InstructAudio: Unified speech and music generation with natural language instruction

Abstract

Text-to-speech (TTS) and text-to-music (TTM) models face significant limitations in instruction-based control. TTS systems usually depend on reference audio for timbre, offer only limited text-level attribute control, and rarely support dialogue generation. TTM systems are constrained by input conditioning requirements that depend on expert knowledge annotations. The high heterogeneity of these input control conditions makes them difficult to joint modeling with speech synthesis. Despite sharing common acoustic modeling characteristics, these two tasks have long been developed independently, leaving open the challenge of achieving unified modeling through natural language instructions. We introduce InstructAudio, a unified framework that enables instruction-based (natural language descriptions) control of acoustic attributes including timbre (gender, age), paralinguistic (emotion, style, accent), and musical (genre, instrument, rhythm, atmosphere). It supports expressive speech, music, and dialogue generation in English and Chinese. The model employs joint and single diffusion transformer layers with a standardized instruction-phoneme input format, trained on 50K hours of speech and 20K hours of music data, enabling multi-task learning and cross-modal alignment. Fig. 1 visualizes performance comparisons with mainstream TTS and TTM models, demonstrating that InstructAudio achieves optimal results on most metrics. To our best knowledge, InstructAudio represents the first instruction-controlled framework unifying speech and music generation.

Experiment

This page shows the samples in the paper "InstructAudio: Unified speech and music generation with natural language instruction".
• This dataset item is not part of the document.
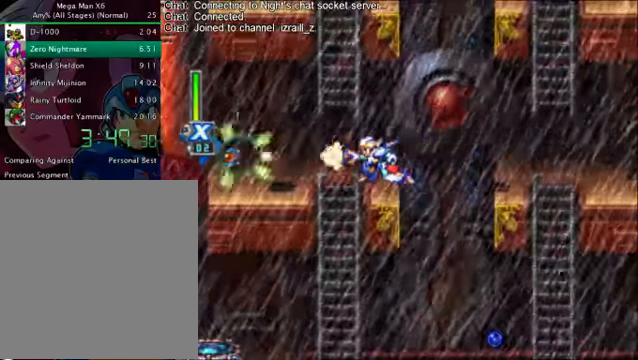
{"buttons": [], "right_stick": "center", "events": [[418, "DPAD_LEFT", "up"], [459, "DPAD_DOWN", "up"], [459, "L1", "up"]]}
All test samples and speakers have not appeared in the training set and validation set.

During inference, we employ a straightforward yet effective method to estimate total duration. Since speech rate strongly correlates with both age and emotion, we compute the average duration per phoneme for different age-emotion combinations (e.g., youth-happy) from the training set. At inference time, we perform keyword matching on the instruction text and calculate the total duration by multiplying the number of phonemes by the corresponding average duration. When no keywords match, we default to the global average phoneme duration.
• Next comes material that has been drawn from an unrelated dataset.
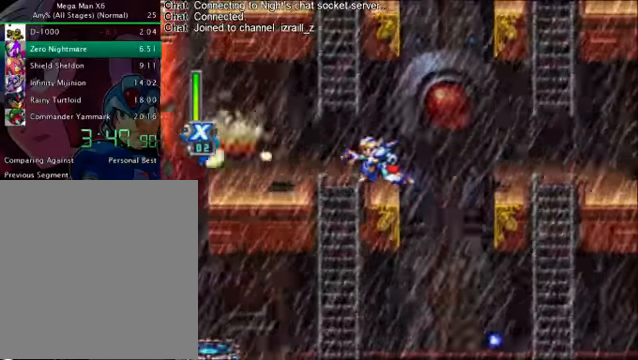
{"buttons": ["DPAD_DOWN"], "right_stick": "center"}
For CosyVoice2, which lacks text-based control for timbre attributes (gender, age), we provide reference audio that matches timbre description during inference and map inputs to its supported short-form control text (e.g., "Please speak very happy").

Note that DiffRhythm+ does not support music synthesis under 90 seconds; therefore, we generate longer sequences and truncate them to create test samples, which may introduce evaluation bias.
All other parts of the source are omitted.